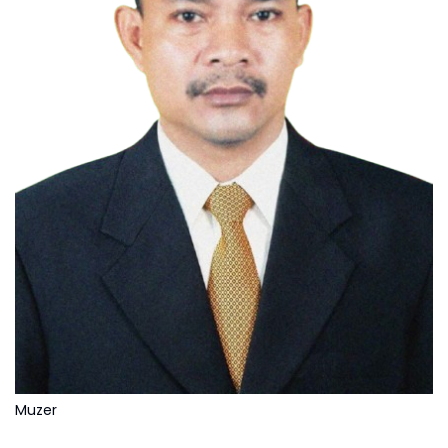
Muzer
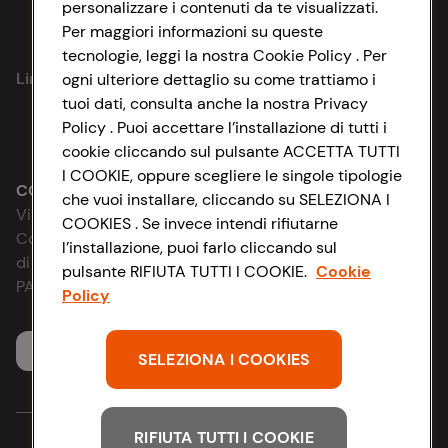
personalizzare i contenuti da te visualizzati.
Per maggiori informazioni su queste
Privacy Policy
tecnologie, leggi la nostra Cookie Policy . Per
Link utili
ogni ulteriore dettaglio su come trattiamo i
Cookie Policy
tuoi dati, consulta anche la nostra Privacy
Policy . Puoi accettare l’installazione di tutti i
Lavora con noi
Impostazioni Cookie
cookie cliccando sul pulsante ACCETTA TUTTI
I COOKIE, oppure scegliere le singole tipologie
Le cooperative
Accessibilità
CONAD SOCIETÀ COOPERATIVA
che vuoi installare, cliccando su SELEZIONA I
Via Michelino, 59 | 40127 BOLOGNA
COOKIES . Se invece intendi rifiutarne
News & Approfondimenti
D&I e Parità di Genere
Codice Fiscale e Registro Imprese
l’installazione, puoi farlo cliccando sul
di Bologna 00865960157
pulsante RIFIUTA TUTTI I COOKIE.
Cookie
Richiami prodotto
Strategia Fiscale
PARTITA IVA 03320960374
Policy
Whistleblowing
Servizio clienti
SELEZIONA I COOKIES
RIFIUTA TUTTI I COOKIE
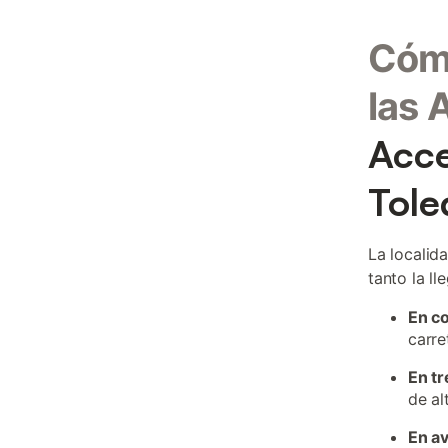
Cómo
las 
Acce
Tole
La localid
tanto la l
En c
carre
En tr
de al
En a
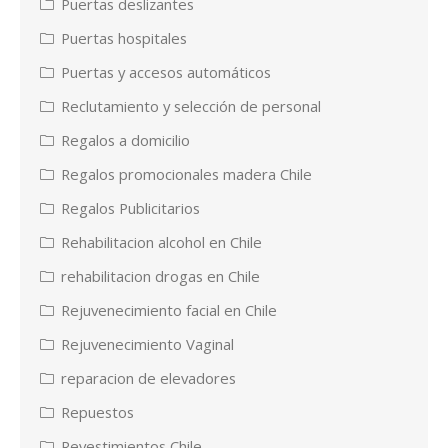
Puertas deslizantes
Puertas hospitales
Puertas y accesos automáticos
Reclutamiento y selección de personal
Regalos a domicilio
Regalos promocionales madera Chile
Regalos Publicitarios
Rehabilitacion alcohol en Chile
rehabilitacion drogas en Chile
Rejuvenecimiento facial en Chile
Rejuvenecimiento Vaginal
reparacion de elevadores
Repuestos
Revestimientos Chile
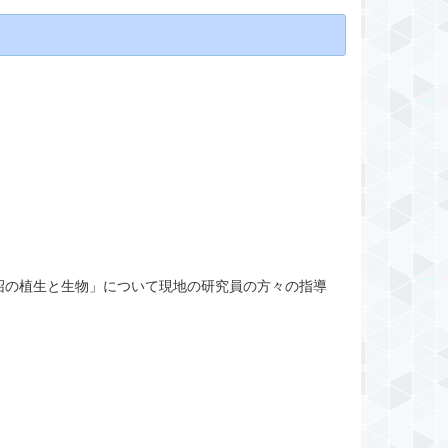
沼の植生と生物」について現地の研究員の方々の指導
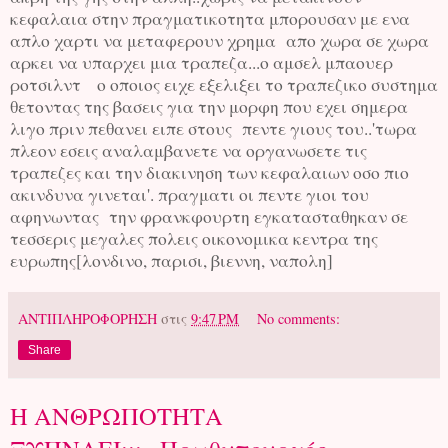
κεφαλαια στην πραγματικοτητα μπορουσαν με ενα
απλο χαρτι να μεταφερουν χρημα απο χωρα σε χωρα
αρκει να υπαρχει μια τραπεζα...ο αμσελ μπαουερ
ροτσιλντ ο οποιος ειχε εξελιξει το τραπεζικο συστημα
θετοντας της βασεις για την μορφη που εχει σημερα
λιγο πριν πεθανει ειπε στους πεντε γιους του..'τωρα
πλεον εσεις αναλαμβανετε να οργανωσετε τις
τραπεζες και την διακινηση των κεφαλαιων οσο πιο
ακινδυνα γινεται'. πραγματι οι πεντε γιοι του
αφηνωντας την φρανκφουρτη εγκατασταθηκαν σε
τεσσερις μεγαλες πολεις οικονομικα κεντρα της
ευρωπης[λονδινο, παρισι, βιεννη, ναπολη]
ΑΝΤΙΠΛΗΡΟΦΟΡΗΣΗ
στις
9:47 PM
No comments:
Share
Η ΑΝΘΡΩΠΟΤΗΤΑ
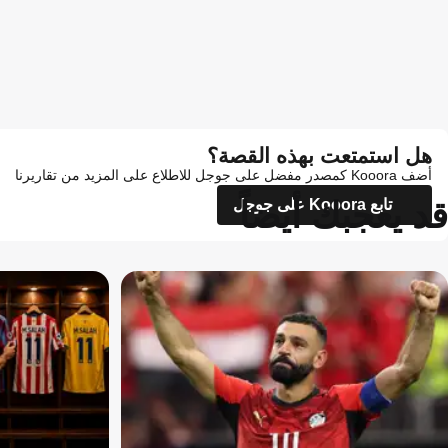
هل استمتعت بهذه القصة؟
أضف Kooora كمصدر مفضل على جوجل للاطلاع على المزيد من تقاريرنا
قد يعجبك أيضاً
تابع Kooora على جوجل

* TASK INSTRUCTIONS: Copy the records word for word, leaving no picture in the copy.

* ANSWER BOX:
Muzer
personalizzare i contenuti da te visualizzati.
Per maggiori informazioni su queste
Privacy Policy
tecnologie, leggi la nostra Cookie Policy . Per
Link utili
ogni ulteriore dettaglio su come trattiamo i
Cookie Policy
tuoi dati, consulta anche la nostra Privacy
Policy . Puoi accettare l’installazione di tutti i
Lavora con noi
Impostazioni Cookie
cookie cliccando sul pulsante ACCETTA TUTTI
I COOKIE, oppure scegliere le singole tipologie
Le cooperative
Accessibilità
CONAD SOCIETÀ COOPERATIVA
che vuoi installare, cliccando su SELEZIONA I
Via Michelino, 59 | 40127 BOLOGNA
COOKIES . Se invece intendi rifiutarne
News & Approfondimenti
D&I e Parità di Genere
Codice Fiscale e Registro Imprese
l’installazione, puoi farlo cliccando sul
di Bologna 00865960157
pulsante RIFIUTA TUTTI I COOKIE.
Cookie
Richiami prodotto
Strategia Fiscale
PARTITA IVA 03320960374
Policy
Whistleblowing
Servizio clienti
SELEZIONA I COOKIES
RIFIUTA TUTTI I COOKIE
Cómo
las 
Acce
Tole
La localid
tanto la l
En c
carre
En tr
de al
En a
Puertas deslizantes
Puertas hospitales
Puertas y accesos automáticos
Reclutamiento y selección de personal
Regalos a domicilio
Regalos promocionales madera Chile
Regalos Publicitarios
Rehabilitacion alcohol en Chile
rehabilitacion drogas en Chile
Rejuvenecimiento facial en Chile
Rejuvenecimiento Vaginal
reparacion de elevadores
Repuestos
Revestimientos Chile
沼の植生と生物」について現地の研究員の方々の指導
κεφαλαια στην πραγματικοτητα μπορουσαν με ενα
απλο χαρτι να μεταφερουν χρημα απο χωρα σε χωρα
αρκει να υπαρχει μια τραπεζα...ο αμσελ μπαουερ
ροτσιλντ ο οποιος ειχε εξελιξει το τραπεζικο συστημα
θετοντας της βασεις για την μορφη που εχει σημερα
λιγο πριν πεθανει ειπε στους πεντε γιους του..'τωρα
πλεον εσεις αναλαμβανετε να οργανωσετε τις
τραπεζες και την διακινηση των κεφαλαιων οσο πιο
ακινδυνα γινεται'. πραγματι οι πεντε γιοι του
αφηνωντας την φρανκφουρτη εγκατασταθηκαν σε
τεσσερις μεγαλες πολεις οικονομικα κεντρα της
ευρωπης[λονδινο, παρισι, βιεννη, ναπολη]
ΑΝΤΙΠΛΗΡΟΦΟΡΗΣΗ
στις
9:47 PM
No comments:
Share
Η ΑΝΘΡΩΠΟΤΗΤΑ
هل استمتعت بهذه القصة؟
أضف Kooora كمصدر مفضل على جوجل للاطلاع على المزيد من تقاريرنا
قد يعجبك أيضاً
تابع Kooora على جوجل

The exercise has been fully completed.